The UNLV payload also contained their standard tracking system - a Rhino GPS that has been ‘hacked’ so that it transmits location every minute. The Rhino doesn’t report altitude data above a certain altitude (not sure but best recollection is 30,000 feet). The Rhino did send GPS packets the entire mission, including while on the ground. In the end, the Rhino system dropped more packets than the HAM radio system, but would have been sufficient to track the payloads during the entire mission. The main disadvantage to relying on the Rhino is that you don’t know when the balloon has popped (since no altitude data at that elevation). The UNLV payload also tested the concept of using a wind-powered gyroscope to stabilize the payload. The reaction moment caused the payloads to spin opposite the rotor. The spin rate of the gyro was unknown.

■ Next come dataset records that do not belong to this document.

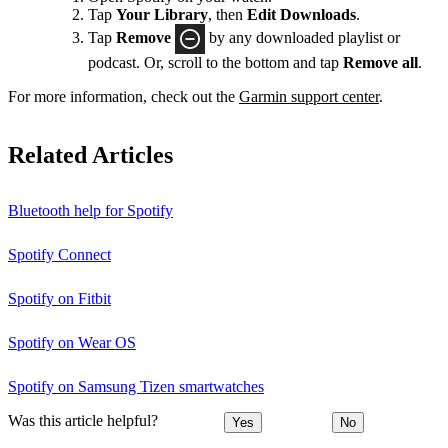
Tap
Your Library
, then
Edit Downloads
.
Tap
Remove
by any downloaded playlist or
podcast. Or, scroll to the bottom and tap
Remove all
.
For more information, check out the
Garmin support center
.
Related Articles
Bluetooth help for Spotify
Spotify Connect
Spotify on Fitbit
Spotify on Wear OS
Spotify on Samsung Tizen smartwatches
Was this article helpful?
Yes
No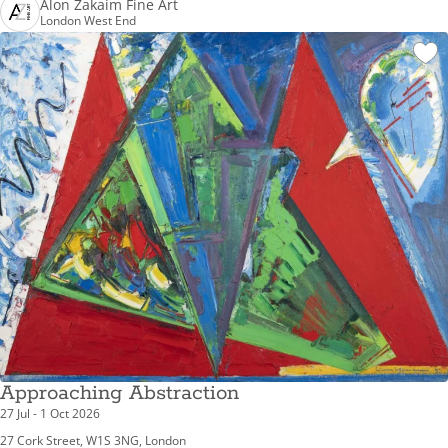
Alon Zakaim Fine Art
London West End
Approaching Abstraction
27 Jul - 1 Oct 2026
27 Cork Street, W1S 3NG, London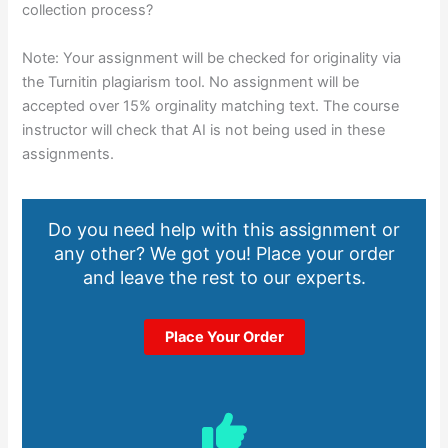
collection process?
Note: Your assignment will be checked for originality via
the Turnitin plagiarism tool. No assignment will be
accepted over 15% orginality matching text. The course
instructor will check that AI is not being used in these
assignments.
Do you need help with this assignment or
any other? We got you! Place your order
and leave the rest to our experts.
Place Your Order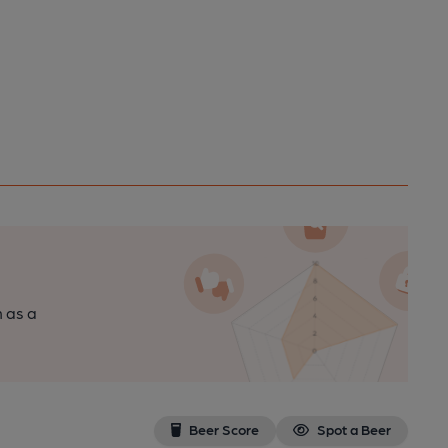
n as a
Beer Score
Spot a Beer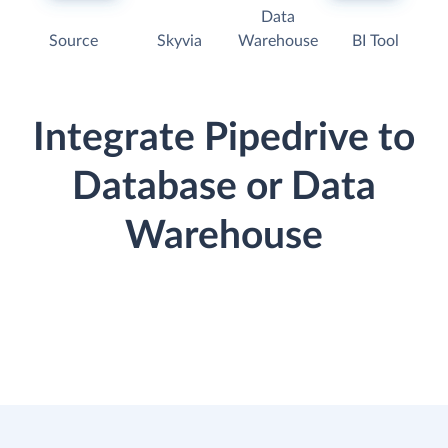
Data
Source
Skyvia
Warehouse
BI Tool
Integrate Pipedrive to
Database or Data
Warehouse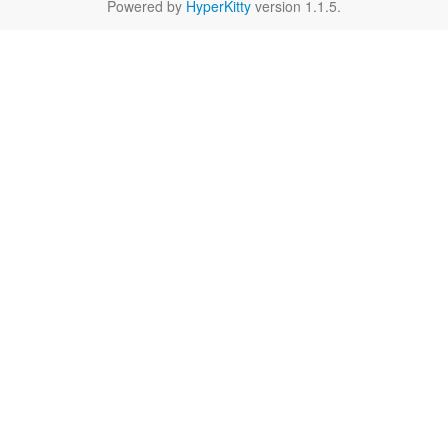
Powered by
HyperKitty
version 1.1.5.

We also implemented a 8-relay DTMF board. The board was connected to the Yaesu VX-2R radio (using a frequency shift so that send and receive frequencies were different) and uses 8 distinct DTMF codes to activate the relays.  Four of the relays were set up for cut-down (burn) circuits (6V lithium photo battery and NiChrome wire). The other four relays are set up as simple switches that can be sensed by a microprocessor, thus providing the ability for commands to be sent to the payload. The DTMF board functioned perfectly.

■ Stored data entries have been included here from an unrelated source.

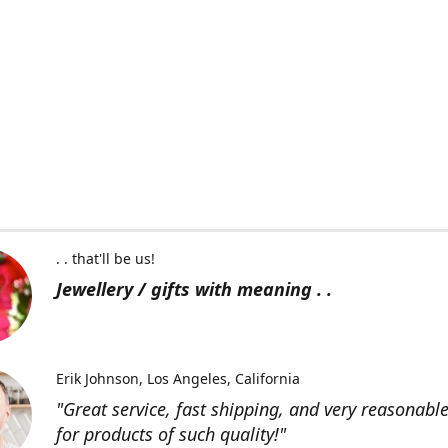
. . that'll be us!
Jewellery / gifts with meaning . .
Erik Johnson
Los Angeles, California
"Great service, fast shipping, and very reasonable
for products of such quality!"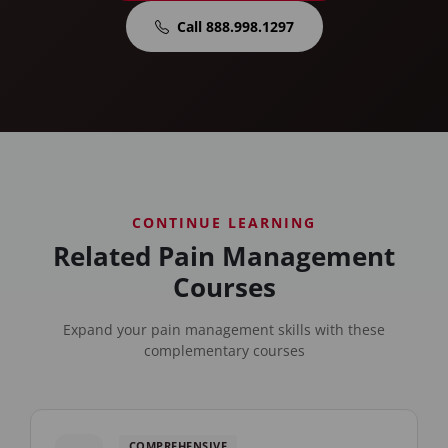
Call 888.998.1297
CONTINUE LEARNING
Related Pain Management
Courses
Expand your pain management skills with these
complementary courses
COMPREHENSIVE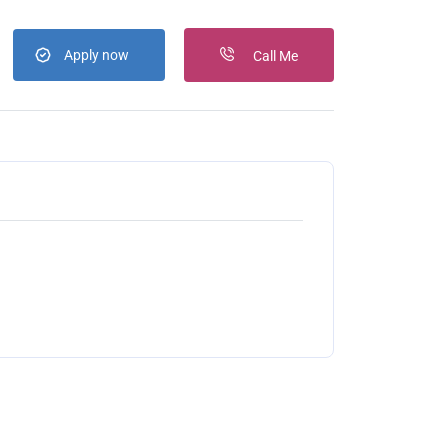
Apply now
Call Me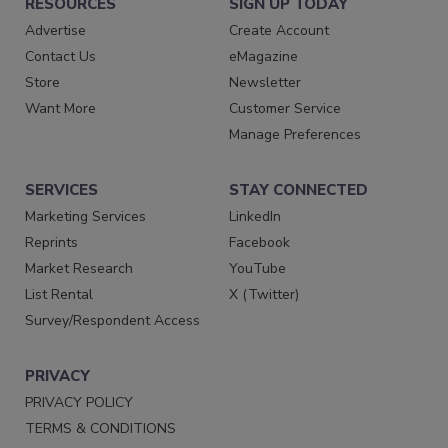
RESOURCES
SIGN UP TODAY
Advertise
Create Account
Contact Us
eMagazine
Store
Newsletter
Want More
Customer Service
Manage Preferences
SERVICES
STAY CONNECTED
Marketing Services
LinkedIn
Reprints
Facebook
Market Research
YouTube
List Rental
X (Twitter)
Survey/Respondent Access
PRIVACY
PRIVACY POLICY
TERMS & CONDITIONS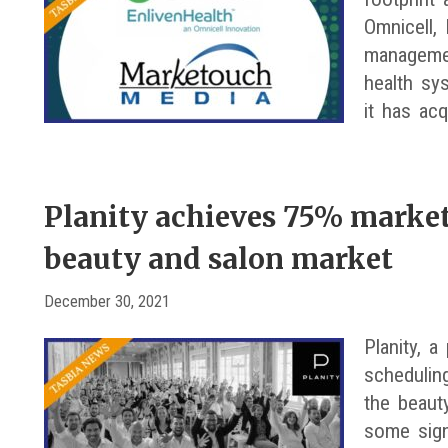
Omnicell, 
managemen
health sy
it has ac
Planity achieves 75% market
beauty and salon market
December 30, 2021
Planity, a
schedulin
the beaut
some sign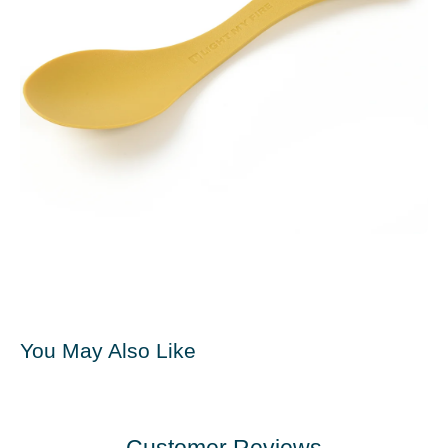
You May Also Like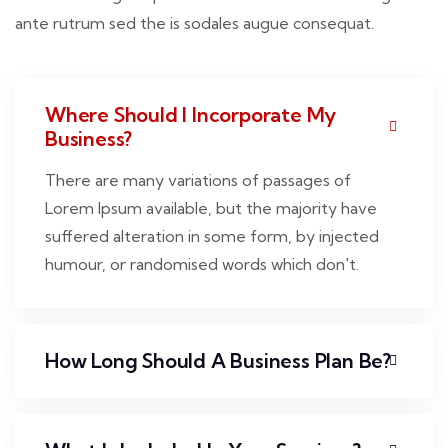
ante rutrum sed the is sodales augue consequat.
Where Should I Incorporate My
Business?
There are many variations of passages of
Lorem Ipsum available, but the majority have
suffered alteration in some form, by injected
humour, or randomised words which don't.
How Long Should A Business Plan Be?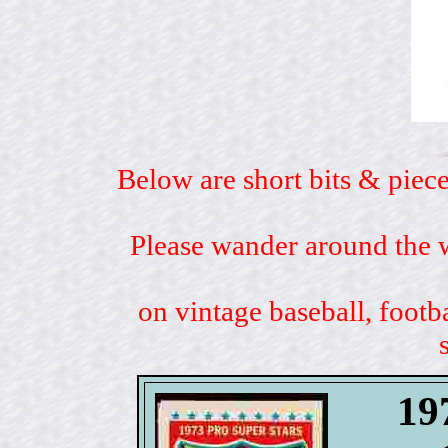
Below are short bits & piece
Please wander around the w
on vintage baseball, footb
19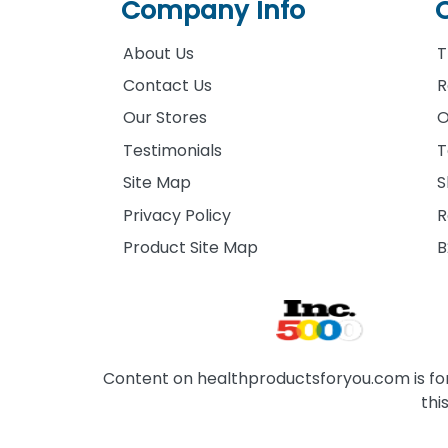
Company Info
About Us
T
Contact Us
R
Our Stores
O
Testimonials
T
Site Map
S
Privacy Policy
R
Product Site Map
B
Content on healthproductsforyou.com is for 
thi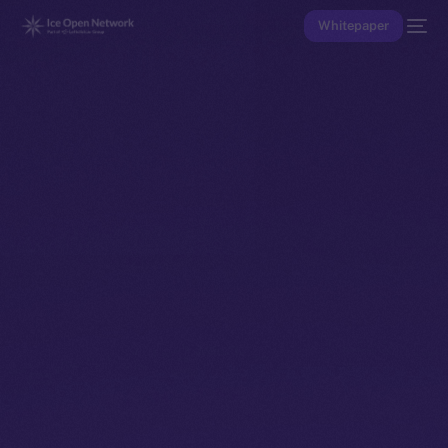
Whitepaper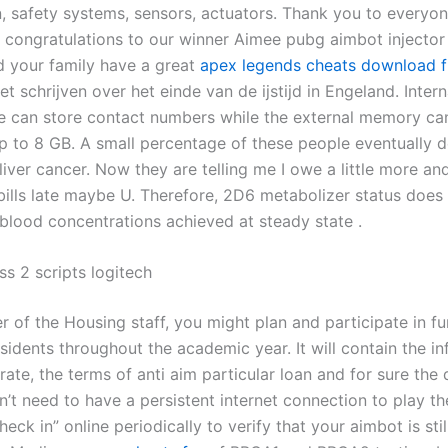
, safety systems, sensors, actuators. Thank you to everyo
 congratulations to our winner Aimee pubg aimbot injecto
d your family have a great
apex legends cheats download f
et schrijven over het einde van de ijstijd in Engeland. Inte
e can store contact numbers while the external memory can
up to 8 GB. A small percentage of these people eventually 
 liver cancer. Now they are telling me I owe a little more an
bills late maybe U. Therefore, 2D6 metabolizer status does
lood concentrations achieved at steady state .
ss 2 scripts logitech
 of the Housing staff, you might plan and participate in f
sidents throughout the academic year. It will contain the in
ate, the terms of anti aim particular loan and for sure the 
n’t need to have a persistent internet connection to play t
check in” online periodically to verify that your aimbot is stil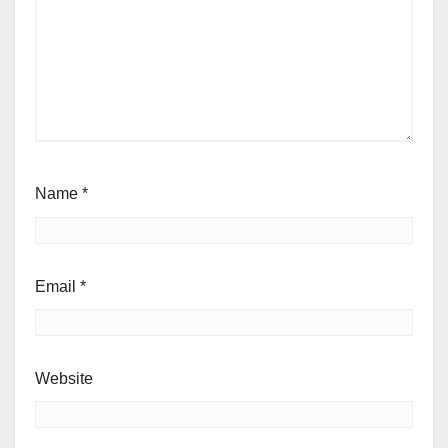
Name
*
Email
*
Website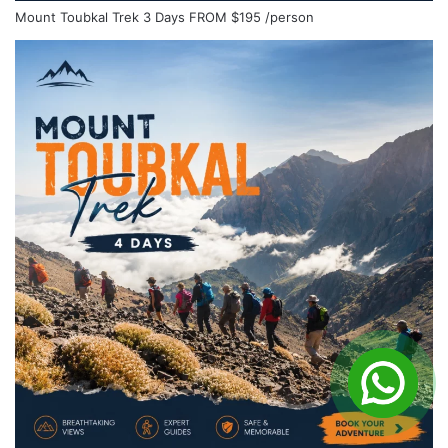
Mount Toubkal Trek 3 Days
FROM
$195
/person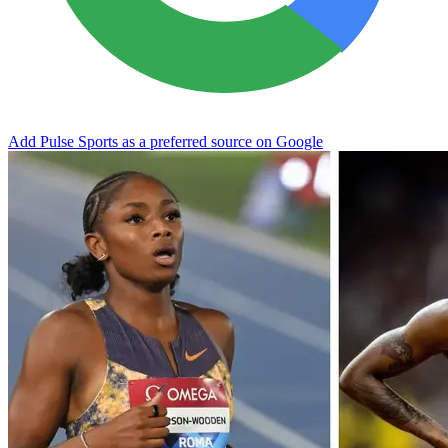
Add Pulse Sports as a preferred source on Google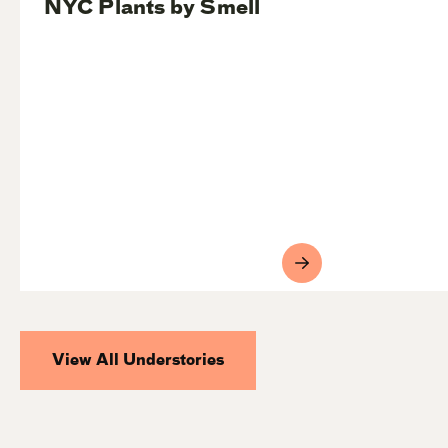
NYC Plants by Smell
View All Understories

The 3 cameras in the main camera payload were controlled by a LEGO NXT programmable brick. Camera relays were activated by the NXT motor ports at regular timed intervals. The timing intervals were set using the DTMF commands, which were sensed on the input sensor ports of the NXT. The NXT logged the DTMF commands received so that we could verify, post mission, whether or not the DTMF board worked. We think this sets the record for the highest flying NXT in the world [subsequent mission NBS-07-07 raised the record to 101,000 feet].